Remova o supernatante e divida as contas uniformemente entre dois tubos de microcentrifuuagem de 1,5. Para começar a iludir as RNPs capturadas, adicione 400 microliters de tampão de eluição de biotina preparado a 400 microliters de contas lavadas e assentadas. Incubar em um agitador orbital a 1500 rpm à temperatura ambiente por 20 minutos.
Em seguida, incubar em um agitador orbital com um bloco de calor a 1500 rpm e 65 graus Celsius por 10 minutos. Centrifugar as contas a 7800 vezes G por um minuto e coletar o RNP iludido. Adicione 400 microliters de tampão de elução de biotina fresco às contas.
Repita o processo de incubação e centrifugação para coletar um segundo elto e combinar os dois elutes em um único tubo de 15 mililitros. Em seguida, adicione três volumes de tampão de diluição aos elutes RNP combinados para diminuir a concentração de SDS. Usando um tubo de filtração ultra de 0,5 mililitro, concentre a amostra em cerca de 40 microliters conforme descrito no protocolo de texto.
Adicione 0,5 microgramas por microliter RNase A e incubar a 37 graus Celsius por duas horas para liberar RBPs de RNase intercedente. Colete dois microliters de RBPs para controle de qualidade. Ao otimizar os protocolos CARIC, as etapas de controle de qualidade são críticas.
O controle de qualidade representativo das amostras rotuladas por clique é realizado através de análises de fluorescência em gel. Apenas a amostra duplamente rotulada mostra uma forte faixa de difamação no alto peso molecular que representa o sinal de RNPs transversais. O sinal RNP é abolido por omitir os quatro SU ou a UE. Também pode ser abolido pela digestão com RNase A.In em alguns casos uma banda forte manchada é observada na amostra de controle de quatro SU.

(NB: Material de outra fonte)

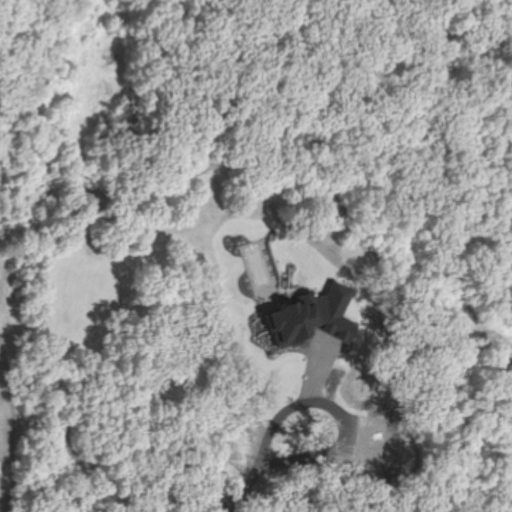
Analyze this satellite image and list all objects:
road: (247, 456)
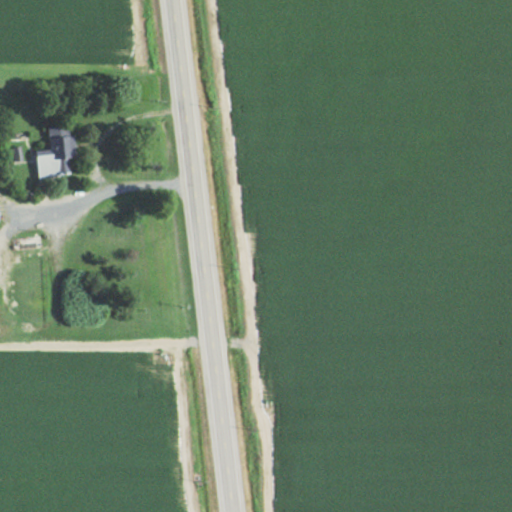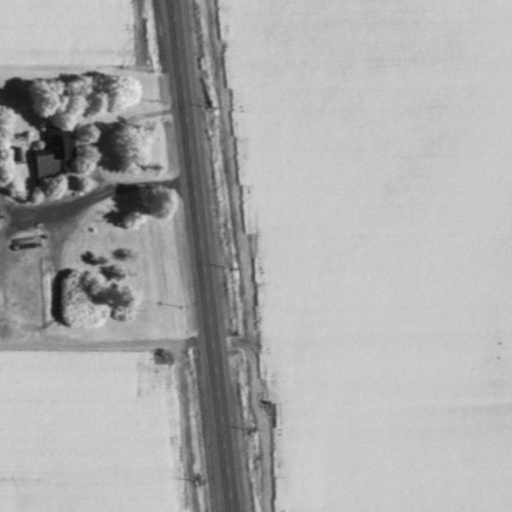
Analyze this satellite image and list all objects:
road: (97, 157)
road: (202, 255)
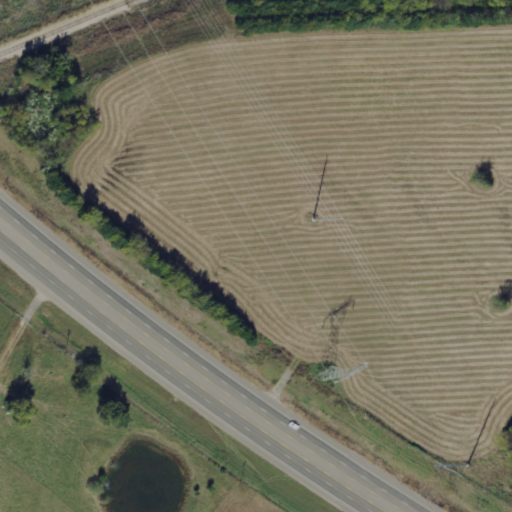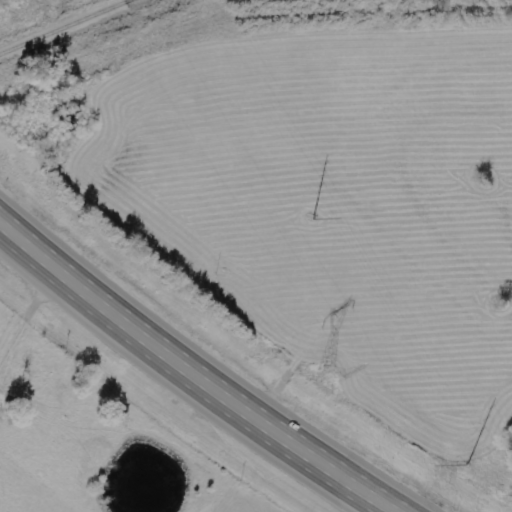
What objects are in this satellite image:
railway: (65, 27)
power tower: (294, 194)
road: (187, 374)
power tower: (328, 376)
power tower: (473, 486)
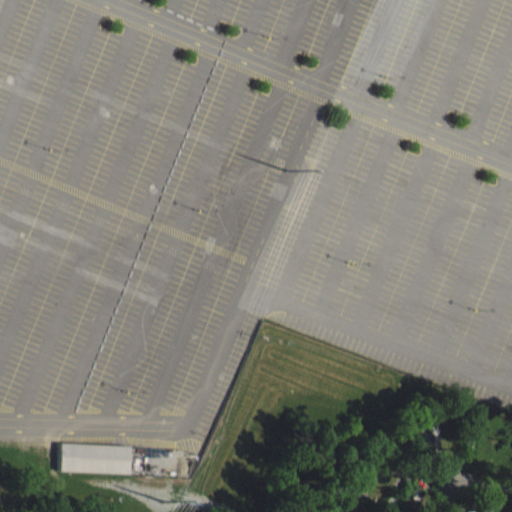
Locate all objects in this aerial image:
road: (169, 12)
road: (5, 13)
road: (208, 19)
road: (249, 27)
road: (293, 35)
road: (333, 42)
road: (372, 49)
road: (414, 57)
road: (455, 64)
road: (27, 67)
road: (307, 81)
road: (292, 87)
road: (490, 88)
road: (48, 122)
road: (508, 150)
road: (68, 185)
power tower: (277, 189)
parking lot: (246, 201)
road: (320, 202)
road: (125, 211)
road: (357, 215)
road: (95, 224)
road: (394, 230)
road: (136, 233)
road: (174, 240)
road: (433, 245)
road: (215, 248)
road: (255, 252)
road: (471, 260)
road: (413, 290)
road: (490, 319)
road: (509, 378)
road: (91, 423)
park: (289, 445)
building: (90, 458)
building: (89, 463)
park: (388, 469)
road: (466, 482)
power tower: (160, 500)
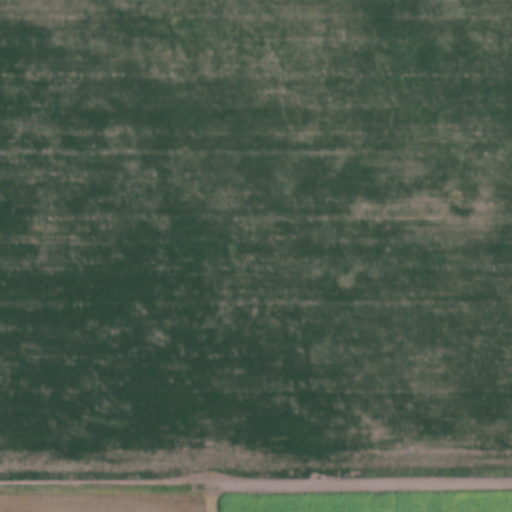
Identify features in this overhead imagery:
road: (255, 478)
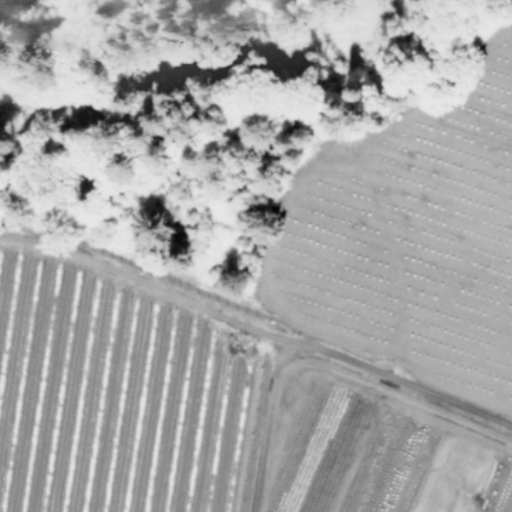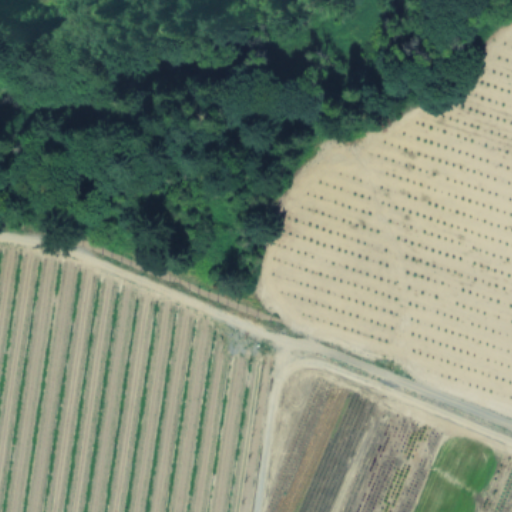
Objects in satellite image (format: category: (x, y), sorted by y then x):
road: (318, 348)
crop: (389, 370)
crop: (109, 393)
building: (22, 435)
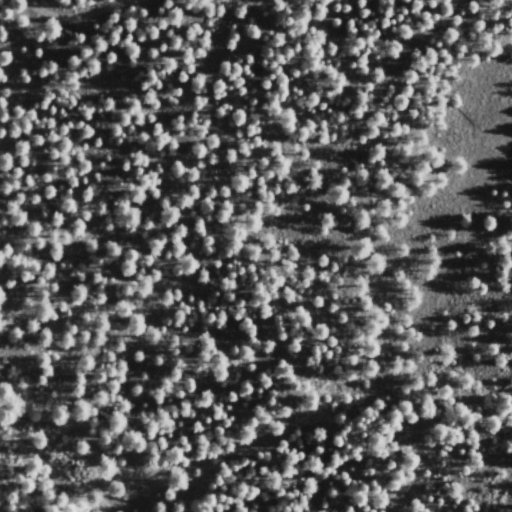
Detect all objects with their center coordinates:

Esta banda representa o RNase não ligado ao cross-linked que irá se degradar durante a innaturação de calor na maioria dos casos. O controle de qualidade da dataficiency da pesquisa de afinidade é avaliado através da análise de manchas ocidentais que mostra os sinais de biotina nas amostras antes da retirada e após a retirada. Uma análise de coloração de prata dos RBPs capturados revela que, para as células HeLa, a eficiência total de captura geral está entre 0,05 e 0,1% das proteínas de entrada.
Ao tentar este procedimento é importante lembrar que o RNase é sensível às ribonucleases. Mantenha o ambiente experimental o mais limpo possível para reduzir a denadação de RNase. Após este procedimento, a identificação de almake de proteínas usando espectrometria de massa pode ser pré-formada para revelar as proteínas que se ligam ao ferro.
Após seu desenvolvimento, a técnica do CARIC abrirá caminho para uma compreensão mais abrangente da regulamentação de OT de transcrição postal no trabalho.